Exercise brief:
Each record must be returned exactly, apart from the pictures, which stay out.

Records Block Start

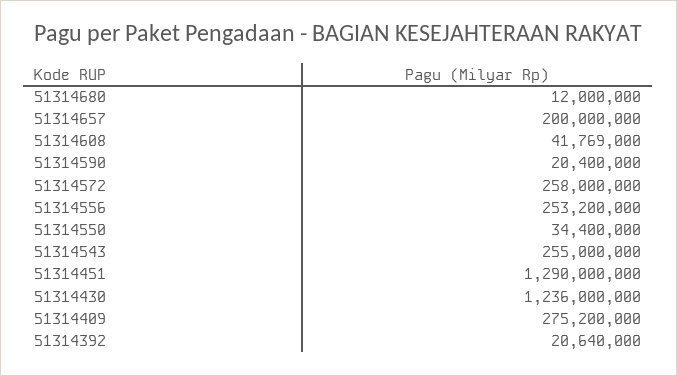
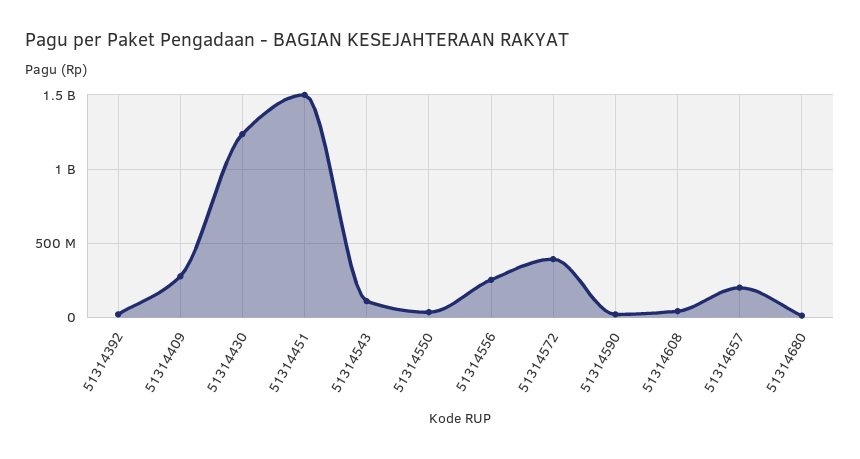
  {
    "51314680": 12000000,
    "51314657": 200000000,
    "51314608": 41769000,
    "51314590": 20400000,
-   "51314572": 258000000,
+   "51314572": 400000000,
    "51314556": 253200000,
    "51314550": 34400000,
-   "51314543": 255000000,
+   "51314543": 100000000,
-   "51314451": 1290000000,
+   "51314451": 1500000000,
    "51314430": 1236000000,
    "51314409": 275200000,
    "51314392": 20640000
  }

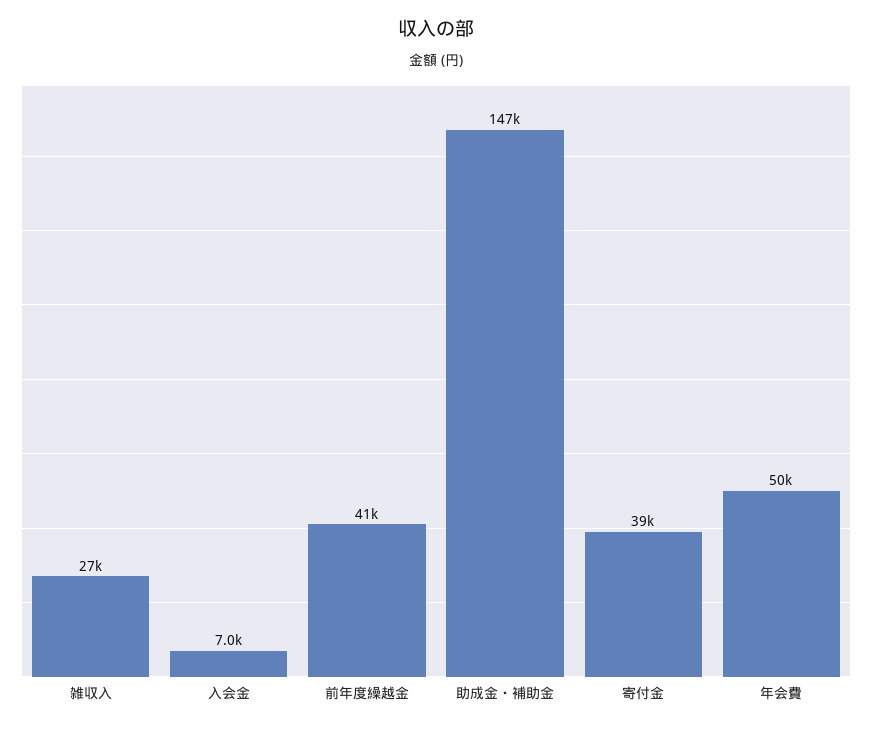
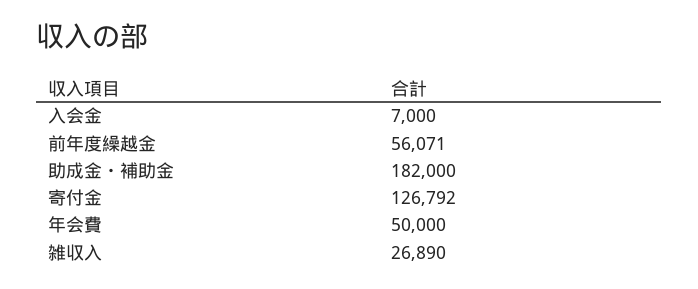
  {
    "雑収入": 26890,
    "入会金": 7000,
-   "前年度繰越金": 41000,
+   "前年度繰越金": 56071,
-   "助成金・補助金": 147000,
+   "助成金・補助金": 182000,
-   "寄付金": 39000,
+   "寄付金": 126792,
    "年会費": 50000
  }

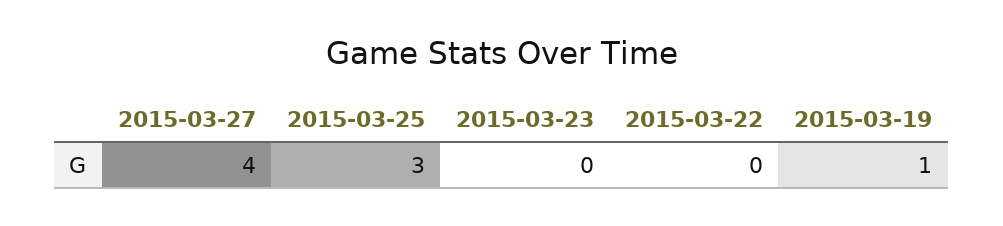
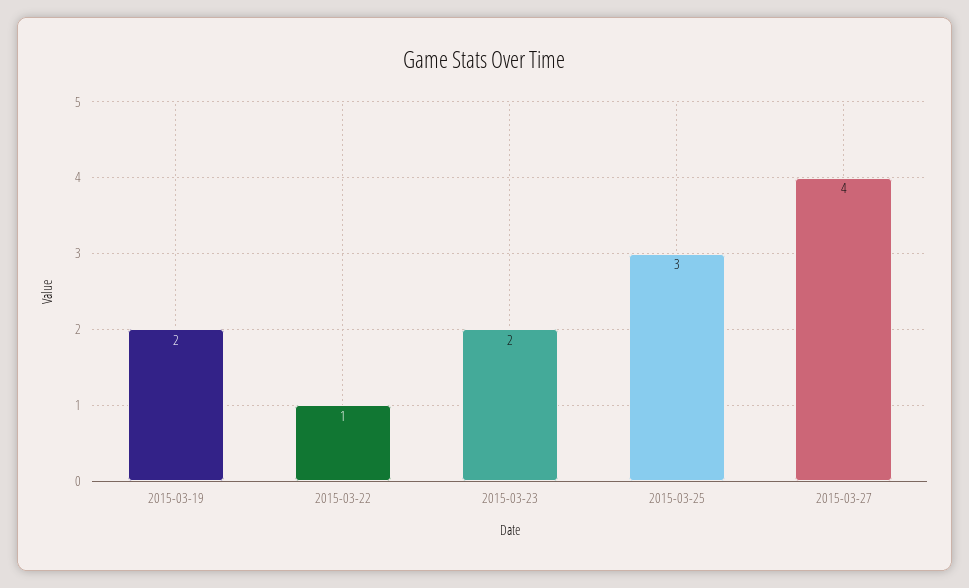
  {
    "2015-03-27": 4,
    "2015-03-25": 3,
-   "2015-03-23": 0,
+   "2015-03-23": 2,
-   "2015-03-22": 0,
+   "2015-03-22": 1,
-   "2015-03-19": 1
+   "2015-03-19": 2
  }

Records Block End

Answer below:
  {
    "51314680": 12000000,
    "51314657": 200000000,
    "51314608": 41769000,
    "51314590": 20400000,
-   "51314572": 258000000,
+   "51314572": 400000000,
    "51314556": 253200000,
    "51314550": 34400000,
-   "51314543": 255000000,
+   "51314543": 100000000,
-   "51314451": 1290000000,
+   "51314451": 1500000000,
    "51314430": 1236000000,
    "51314409": 275200000,
    "51314392": 20640000
  }

  {
    "雑収入": 26890,
    "入会金": 7000,
-   "前年度繰越金": 41000,
+   "前年度繰越金": 56071,
-   "助成金・補助金": 147000,
+   "助成金・補助金": 182000,
-   "寄付金": 39000,
+   "寄付金": 126792,
    "年会費": 50000
  }

  {
    "2015-03-27": 4,
    "2015-03-25": 3,
-   "2015-03-23": 0,
+   "2015-03-23": 2,
-   "2015-03-22": 0,
+   "2015-03-22": 1,
-   "2015-03-19": 1
+   "2015-03-19": 2
  }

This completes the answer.